A system with well defined interfaces and objectives is fairly reliable on a single host. Distribute that same system over multiple hosts and it becomes inherently unreliable. Why? You do not have control over intermediary "thingies" between those systems. You may think you do, but you don't. At any given time, something will fail. This is a given, accept it and plan for it.

With that being said, this environment tries to be reliable.


Reliability starts from the ground up. You should have a consistent call interface within your modules. You should have well defined interfaces between your modules. When your modules are combined into procedures they should have consistent exception handling. There should be consistent command line options and return known exit codes when done running. When procedures communicate between themselves they should all use the same standard protocols. There should be no surprises. When you start doing this you start to have a reliable system.
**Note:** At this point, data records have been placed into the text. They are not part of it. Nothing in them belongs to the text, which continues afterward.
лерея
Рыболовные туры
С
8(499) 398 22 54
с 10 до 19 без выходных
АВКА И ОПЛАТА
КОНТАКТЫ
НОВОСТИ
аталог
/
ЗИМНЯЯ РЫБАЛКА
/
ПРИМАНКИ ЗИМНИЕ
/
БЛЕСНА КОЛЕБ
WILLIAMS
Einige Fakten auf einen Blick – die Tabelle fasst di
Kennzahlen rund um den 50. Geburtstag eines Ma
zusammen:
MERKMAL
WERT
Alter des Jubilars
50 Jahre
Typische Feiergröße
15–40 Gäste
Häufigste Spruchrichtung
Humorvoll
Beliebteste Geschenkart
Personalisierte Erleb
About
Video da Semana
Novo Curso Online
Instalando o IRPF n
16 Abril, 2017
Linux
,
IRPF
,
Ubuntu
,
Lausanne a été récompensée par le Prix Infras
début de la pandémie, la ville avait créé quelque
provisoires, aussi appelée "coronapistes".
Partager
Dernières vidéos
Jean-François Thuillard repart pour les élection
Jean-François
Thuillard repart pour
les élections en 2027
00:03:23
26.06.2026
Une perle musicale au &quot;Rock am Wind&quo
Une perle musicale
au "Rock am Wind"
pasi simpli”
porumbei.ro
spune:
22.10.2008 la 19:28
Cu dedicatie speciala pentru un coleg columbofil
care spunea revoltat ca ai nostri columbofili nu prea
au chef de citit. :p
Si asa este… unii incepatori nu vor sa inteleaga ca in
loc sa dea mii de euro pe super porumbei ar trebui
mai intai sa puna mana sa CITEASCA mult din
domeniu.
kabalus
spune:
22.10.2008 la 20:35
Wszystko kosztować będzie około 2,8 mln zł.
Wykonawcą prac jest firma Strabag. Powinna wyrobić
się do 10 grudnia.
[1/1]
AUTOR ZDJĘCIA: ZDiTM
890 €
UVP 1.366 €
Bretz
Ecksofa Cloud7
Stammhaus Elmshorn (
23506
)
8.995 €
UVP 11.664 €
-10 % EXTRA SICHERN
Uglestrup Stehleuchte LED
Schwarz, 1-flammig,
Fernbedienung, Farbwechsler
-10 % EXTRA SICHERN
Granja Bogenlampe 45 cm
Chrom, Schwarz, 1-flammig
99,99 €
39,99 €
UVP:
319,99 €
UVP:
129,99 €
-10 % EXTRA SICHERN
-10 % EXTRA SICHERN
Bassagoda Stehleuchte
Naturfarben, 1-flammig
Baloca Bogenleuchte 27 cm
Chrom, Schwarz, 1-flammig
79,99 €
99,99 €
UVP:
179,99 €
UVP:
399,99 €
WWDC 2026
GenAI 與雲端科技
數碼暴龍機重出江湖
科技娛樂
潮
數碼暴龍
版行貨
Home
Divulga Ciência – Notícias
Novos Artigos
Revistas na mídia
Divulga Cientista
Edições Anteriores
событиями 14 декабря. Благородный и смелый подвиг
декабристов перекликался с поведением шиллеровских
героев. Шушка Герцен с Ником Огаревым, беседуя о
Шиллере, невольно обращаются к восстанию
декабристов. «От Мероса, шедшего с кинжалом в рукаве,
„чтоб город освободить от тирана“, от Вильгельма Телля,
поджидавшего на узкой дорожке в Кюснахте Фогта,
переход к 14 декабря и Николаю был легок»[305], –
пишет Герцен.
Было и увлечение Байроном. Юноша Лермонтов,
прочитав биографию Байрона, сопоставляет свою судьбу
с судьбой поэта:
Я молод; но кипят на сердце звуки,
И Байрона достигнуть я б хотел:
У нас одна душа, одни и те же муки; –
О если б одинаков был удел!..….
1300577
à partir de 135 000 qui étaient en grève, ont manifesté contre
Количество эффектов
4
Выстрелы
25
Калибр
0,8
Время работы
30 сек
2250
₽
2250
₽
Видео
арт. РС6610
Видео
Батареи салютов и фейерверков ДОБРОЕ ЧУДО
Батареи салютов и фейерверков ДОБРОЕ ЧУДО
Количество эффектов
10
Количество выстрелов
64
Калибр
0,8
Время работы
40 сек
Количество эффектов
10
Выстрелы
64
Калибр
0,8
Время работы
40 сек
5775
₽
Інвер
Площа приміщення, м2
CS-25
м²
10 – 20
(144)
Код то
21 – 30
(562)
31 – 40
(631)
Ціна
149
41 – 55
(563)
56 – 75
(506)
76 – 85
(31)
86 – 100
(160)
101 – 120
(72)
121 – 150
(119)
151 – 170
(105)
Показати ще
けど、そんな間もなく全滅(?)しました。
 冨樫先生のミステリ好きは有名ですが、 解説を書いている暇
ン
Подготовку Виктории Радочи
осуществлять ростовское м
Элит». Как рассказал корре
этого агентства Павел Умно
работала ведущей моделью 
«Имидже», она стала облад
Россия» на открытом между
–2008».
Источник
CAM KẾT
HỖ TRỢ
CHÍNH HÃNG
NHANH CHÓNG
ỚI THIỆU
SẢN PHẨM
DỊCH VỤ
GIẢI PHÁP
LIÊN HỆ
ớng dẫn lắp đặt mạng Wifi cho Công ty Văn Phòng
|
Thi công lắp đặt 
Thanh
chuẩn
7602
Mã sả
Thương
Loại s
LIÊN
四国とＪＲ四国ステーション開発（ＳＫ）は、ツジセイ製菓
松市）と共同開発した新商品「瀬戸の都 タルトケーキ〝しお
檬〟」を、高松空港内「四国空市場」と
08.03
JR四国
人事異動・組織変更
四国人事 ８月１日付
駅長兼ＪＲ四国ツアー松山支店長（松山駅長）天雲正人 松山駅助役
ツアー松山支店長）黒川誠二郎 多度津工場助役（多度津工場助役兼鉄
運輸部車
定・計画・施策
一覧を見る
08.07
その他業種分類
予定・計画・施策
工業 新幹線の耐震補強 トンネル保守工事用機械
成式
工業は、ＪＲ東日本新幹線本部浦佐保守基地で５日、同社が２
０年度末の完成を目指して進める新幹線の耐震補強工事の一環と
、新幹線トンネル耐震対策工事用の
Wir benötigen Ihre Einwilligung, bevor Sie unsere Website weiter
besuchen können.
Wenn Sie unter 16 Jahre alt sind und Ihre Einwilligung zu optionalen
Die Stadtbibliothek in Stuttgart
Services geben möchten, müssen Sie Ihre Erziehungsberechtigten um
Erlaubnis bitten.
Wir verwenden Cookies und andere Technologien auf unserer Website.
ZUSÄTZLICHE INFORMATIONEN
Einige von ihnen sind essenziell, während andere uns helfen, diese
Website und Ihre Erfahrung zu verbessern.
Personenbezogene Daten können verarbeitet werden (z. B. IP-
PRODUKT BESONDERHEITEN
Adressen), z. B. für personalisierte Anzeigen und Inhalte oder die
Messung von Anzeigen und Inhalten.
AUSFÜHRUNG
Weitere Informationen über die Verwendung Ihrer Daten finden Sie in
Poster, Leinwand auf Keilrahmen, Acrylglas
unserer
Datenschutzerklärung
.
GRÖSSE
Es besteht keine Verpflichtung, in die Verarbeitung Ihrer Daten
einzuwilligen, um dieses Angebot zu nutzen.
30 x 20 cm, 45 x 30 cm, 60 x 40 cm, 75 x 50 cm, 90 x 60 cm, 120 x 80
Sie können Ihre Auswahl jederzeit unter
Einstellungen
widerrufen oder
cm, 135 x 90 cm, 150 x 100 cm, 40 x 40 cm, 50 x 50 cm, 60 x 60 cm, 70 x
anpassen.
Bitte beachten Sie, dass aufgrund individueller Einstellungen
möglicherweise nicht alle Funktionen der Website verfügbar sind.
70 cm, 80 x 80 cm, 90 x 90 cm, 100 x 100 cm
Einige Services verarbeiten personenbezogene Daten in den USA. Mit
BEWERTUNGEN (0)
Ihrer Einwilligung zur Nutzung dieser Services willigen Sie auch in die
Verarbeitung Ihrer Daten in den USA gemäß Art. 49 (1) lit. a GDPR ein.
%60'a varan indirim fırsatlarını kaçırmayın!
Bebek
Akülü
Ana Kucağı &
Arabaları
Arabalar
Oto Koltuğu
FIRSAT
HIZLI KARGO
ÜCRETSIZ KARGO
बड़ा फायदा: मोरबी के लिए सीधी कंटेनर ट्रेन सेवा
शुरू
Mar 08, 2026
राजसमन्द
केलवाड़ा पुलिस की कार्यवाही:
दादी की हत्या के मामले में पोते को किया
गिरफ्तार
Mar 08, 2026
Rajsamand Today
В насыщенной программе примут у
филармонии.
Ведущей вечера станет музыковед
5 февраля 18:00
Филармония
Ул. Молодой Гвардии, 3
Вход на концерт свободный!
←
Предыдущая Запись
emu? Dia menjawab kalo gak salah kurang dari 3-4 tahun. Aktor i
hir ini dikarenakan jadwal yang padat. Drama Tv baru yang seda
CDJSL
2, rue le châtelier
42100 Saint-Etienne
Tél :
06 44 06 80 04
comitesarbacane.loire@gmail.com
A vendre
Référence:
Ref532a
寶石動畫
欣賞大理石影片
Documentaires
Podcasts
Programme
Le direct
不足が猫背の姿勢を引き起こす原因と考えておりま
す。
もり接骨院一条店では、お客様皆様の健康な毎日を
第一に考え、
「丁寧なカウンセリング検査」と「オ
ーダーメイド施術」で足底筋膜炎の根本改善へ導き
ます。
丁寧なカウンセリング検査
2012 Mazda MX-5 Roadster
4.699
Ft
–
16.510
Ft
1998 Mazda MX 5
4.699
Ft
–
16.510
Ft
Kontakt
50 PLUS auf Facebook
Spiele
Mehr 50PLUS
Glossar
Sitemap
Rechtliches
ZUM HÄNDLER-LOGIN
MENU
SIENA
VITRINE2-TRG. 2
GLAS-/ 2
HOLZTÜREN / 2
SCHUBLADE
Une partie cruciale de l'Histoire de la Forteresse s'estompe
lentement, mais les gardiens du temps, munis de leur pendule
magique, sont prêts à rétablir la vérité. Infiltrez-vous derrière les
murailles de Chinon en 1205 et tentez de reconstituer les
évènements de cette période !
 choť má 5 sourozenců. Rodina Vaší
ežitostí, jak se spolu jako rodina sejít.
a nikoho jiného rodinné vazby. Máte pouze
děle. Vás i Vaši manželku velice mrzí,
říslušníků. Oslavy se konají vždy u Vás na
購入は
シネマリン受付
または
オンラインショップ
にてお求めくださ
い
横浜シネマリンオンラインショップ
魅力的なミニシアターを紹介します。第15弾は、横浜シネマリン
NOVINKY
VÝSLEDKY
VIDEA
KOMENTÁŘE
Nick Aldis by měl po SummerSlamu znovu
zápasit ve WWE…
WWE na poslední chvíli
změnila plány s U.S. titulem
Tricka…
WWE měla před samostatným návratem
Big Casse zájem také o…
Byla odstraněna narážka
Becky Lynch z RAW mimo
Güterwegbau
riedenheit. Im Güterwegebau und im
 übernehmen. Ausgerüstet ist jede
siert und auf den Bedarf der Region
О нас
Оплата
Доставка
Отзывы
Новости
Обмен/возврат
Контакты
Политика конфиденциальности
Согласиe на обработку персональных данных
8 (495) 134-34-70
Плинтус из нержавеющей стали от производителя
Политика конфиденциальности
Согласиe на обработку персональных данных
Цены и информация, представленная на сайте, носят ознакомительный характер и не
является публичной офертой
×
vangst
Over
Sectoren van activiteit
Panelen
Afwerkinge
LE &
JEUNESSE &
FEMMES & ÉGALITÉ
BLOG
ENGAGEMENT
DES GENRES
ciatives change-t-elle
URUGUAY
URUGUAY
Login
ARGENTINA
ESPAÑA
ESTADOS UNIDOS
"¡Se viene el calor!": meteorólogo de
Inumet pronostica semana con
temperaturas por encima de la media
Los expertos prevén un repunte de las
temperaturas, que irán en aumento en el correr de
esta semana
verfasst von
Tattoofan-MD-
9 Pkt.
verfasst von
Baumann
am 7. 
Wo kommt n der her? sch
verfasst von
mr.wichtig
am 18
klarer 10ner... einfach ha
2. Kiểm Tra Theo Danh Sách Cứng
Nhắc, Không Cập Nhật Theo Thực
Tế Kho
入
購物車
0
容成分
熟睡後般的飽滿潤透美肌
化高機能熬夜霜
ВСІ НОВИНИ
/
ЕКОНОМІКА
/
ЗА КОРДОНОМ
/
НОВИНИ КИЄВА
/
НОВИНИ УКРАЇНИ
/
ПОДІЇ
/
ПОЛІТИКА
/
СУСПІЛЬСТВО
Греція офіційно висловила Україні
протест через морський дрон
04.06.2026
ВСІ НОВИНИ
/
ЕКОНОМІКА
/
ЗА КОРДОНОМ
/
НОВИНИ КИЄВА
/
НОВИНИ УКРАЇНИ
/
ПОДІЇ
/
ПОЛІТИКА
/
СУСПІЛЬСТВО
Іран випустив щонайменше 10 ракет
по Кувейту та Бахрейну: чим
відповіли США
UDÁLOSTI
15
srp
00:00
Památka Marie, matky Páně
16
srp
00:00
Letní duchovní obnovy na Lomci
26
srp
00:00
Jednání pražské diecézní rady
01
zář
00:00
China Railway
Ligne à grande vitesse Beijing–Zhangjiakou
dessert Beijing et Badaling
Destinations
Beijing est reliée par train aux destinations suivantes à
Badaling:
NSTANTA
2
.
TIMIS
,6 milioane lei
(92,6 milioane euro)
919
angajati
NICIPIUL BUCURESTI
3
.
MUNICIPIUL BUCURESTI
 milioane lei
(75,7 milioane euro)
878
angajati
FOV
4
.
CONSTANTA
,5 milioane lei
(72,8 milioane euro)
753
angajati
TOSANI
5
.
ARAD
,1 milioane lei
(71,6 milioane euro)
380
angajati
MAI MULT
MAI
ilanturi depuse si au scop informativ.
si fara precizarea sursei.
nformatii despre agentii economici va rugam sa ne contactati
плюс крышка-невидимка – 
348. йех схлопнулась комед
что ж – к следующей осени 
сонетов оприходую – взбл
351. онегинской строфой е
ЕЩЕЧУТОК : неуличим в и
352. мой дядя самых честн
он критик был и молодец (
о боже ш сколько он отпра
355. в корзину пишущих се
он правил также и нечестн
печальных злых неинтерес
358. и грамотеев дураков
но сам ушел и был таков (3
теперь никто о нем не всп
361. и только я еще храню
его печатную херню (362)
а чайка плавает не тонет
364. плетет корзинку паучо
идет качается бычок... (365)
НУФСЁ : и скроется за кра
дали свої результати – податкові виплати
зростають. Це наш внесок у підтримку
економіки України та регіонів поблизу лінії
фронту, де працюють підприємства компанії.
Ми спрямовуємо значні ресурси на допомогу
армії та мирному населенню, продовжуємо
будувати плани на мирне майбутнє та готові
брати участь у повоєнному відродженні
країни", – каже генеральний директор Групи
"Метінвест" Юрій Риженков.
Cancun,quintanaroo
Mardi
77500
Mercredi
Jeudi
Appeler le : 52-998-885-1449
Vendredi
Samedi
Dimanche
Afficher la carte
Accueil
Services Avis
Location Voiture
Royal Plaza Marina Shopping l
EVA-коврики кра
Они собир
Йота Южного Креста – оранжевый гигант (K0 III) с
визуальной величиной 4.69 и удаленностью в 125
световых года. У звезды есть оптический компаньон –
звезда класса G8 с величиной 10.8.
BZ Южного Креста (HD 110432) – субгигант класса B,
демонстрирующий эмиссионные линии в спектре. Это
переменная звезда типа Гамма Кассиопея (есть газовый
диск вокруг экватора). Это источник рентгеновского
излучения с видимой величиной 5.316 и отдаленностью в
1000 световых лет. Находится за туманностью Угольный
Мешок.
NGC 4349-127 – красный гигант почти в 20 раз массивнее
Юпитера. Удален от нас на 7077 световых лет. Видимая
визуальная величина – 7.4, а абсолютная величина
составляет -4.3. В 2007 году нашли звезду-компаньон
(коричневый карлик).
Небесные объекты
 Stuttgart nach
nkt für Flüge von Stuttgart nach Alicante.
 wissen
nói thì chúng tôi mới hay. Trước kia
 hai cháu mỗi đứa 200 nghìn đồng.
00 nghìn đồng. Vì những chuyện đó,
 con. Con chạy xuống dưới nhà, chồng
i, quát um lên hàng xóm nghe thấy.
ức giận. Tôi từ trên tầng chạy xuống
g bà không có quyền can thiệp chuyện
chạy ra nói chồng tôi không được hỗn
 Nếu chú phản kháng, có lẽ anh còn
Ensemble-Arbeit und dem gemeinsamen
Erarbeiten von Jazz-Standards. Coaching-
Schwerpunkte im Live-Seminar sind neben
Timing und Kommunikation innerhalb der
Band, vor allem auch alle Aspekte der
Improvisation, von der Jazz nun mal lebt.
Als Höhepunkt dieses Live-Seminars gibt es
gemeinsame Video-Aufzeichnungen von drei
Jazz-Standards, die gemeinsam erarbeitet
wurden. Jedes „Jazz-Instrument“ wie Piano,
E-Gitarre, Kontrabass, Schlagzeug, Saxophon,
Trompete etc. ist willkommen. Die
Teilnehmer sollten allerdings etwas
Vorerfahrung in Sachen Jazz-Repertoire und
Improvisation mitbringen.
And you can do this in any programming language. There really is nothing in any particular language that makes it more "reliable". Sure, some have some built in capabilities for this, but it all comes down to a disciplined programmer. A disciplined programmer can write good, reliable, software in any language, a undisciplined one can't, it is as simple as that.


This is loosely coupled environment. There is no direct one-to-one communications between procedures. A message queue is used as an intermediary between them. This is done for a reason. It makes the endpoints simpler. They don't have to maintain an internal queue of messages with all the management overhead. It can be pushed off to a dedicated process and that process can exist anywhere within the environment. Here is a diagram of how this environment works.

                        (message queue server)
                             /         \
                            /           \
         +----+            /             \               +----+
         |    |           /               \              |    |
         |    |-->[spooler]                [collector]-->|    |
         |    |                                          |    |
         +----+                                          +----+
   spool directories                                    datastore

The spooler is standalone. It knows its local environment and how to communicate to the message queue. When it sends a message all it knows is that it reached its destination. It is responsible for maintaining the local datastore.

The collector is also standalone. It knows its local environment and how to communicate to the message queue. When it receives a message it does something with it.

This is known as "store and forward" messaging. It is a reliable, tried and true way to send something across a network.

Self Healing

In this environment, if a "thingie" falls off the network. The messages queue up, ready to be delivered when the "thingie" comes back on-line. When the message queue server is configured to store messages in a backing store, you will not loose messages.

Which makes the environment reliable.